» Work to be completed
An exact copy of the data is needed, but without any of its images.

» Input data

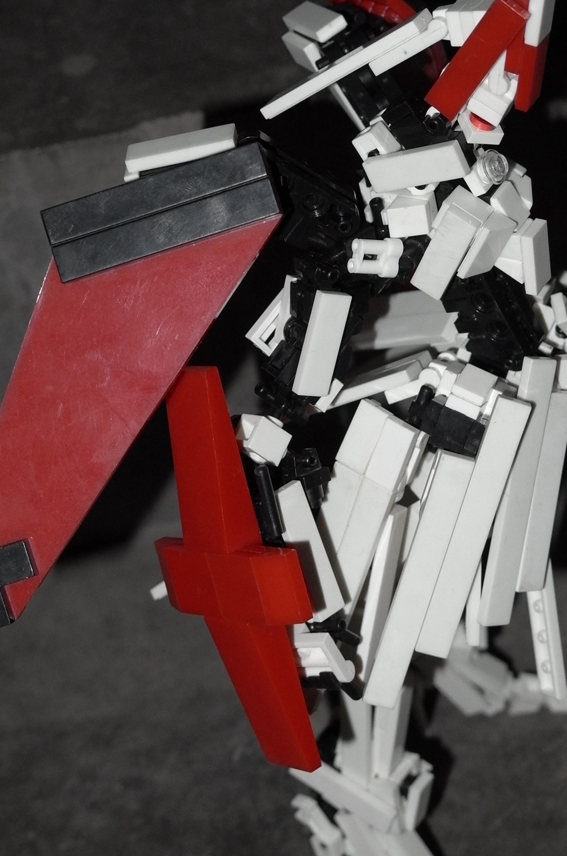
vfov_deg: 26.7
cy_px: 349
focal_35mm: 76
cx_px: 450
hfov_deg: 17.7
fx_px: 1804
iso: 1250
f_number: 4.6
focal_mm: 25.8
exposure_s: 1/40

» Output of the exercise
vfov_deg: 26.7
cy_px: 349
focal_35mm: 76
cx_px: 450
hfov_deg: 17.7
fx_px: 1804
iso: 1250
f_number: 4.6
focal_mm: 25.8
exposure_s: 1/40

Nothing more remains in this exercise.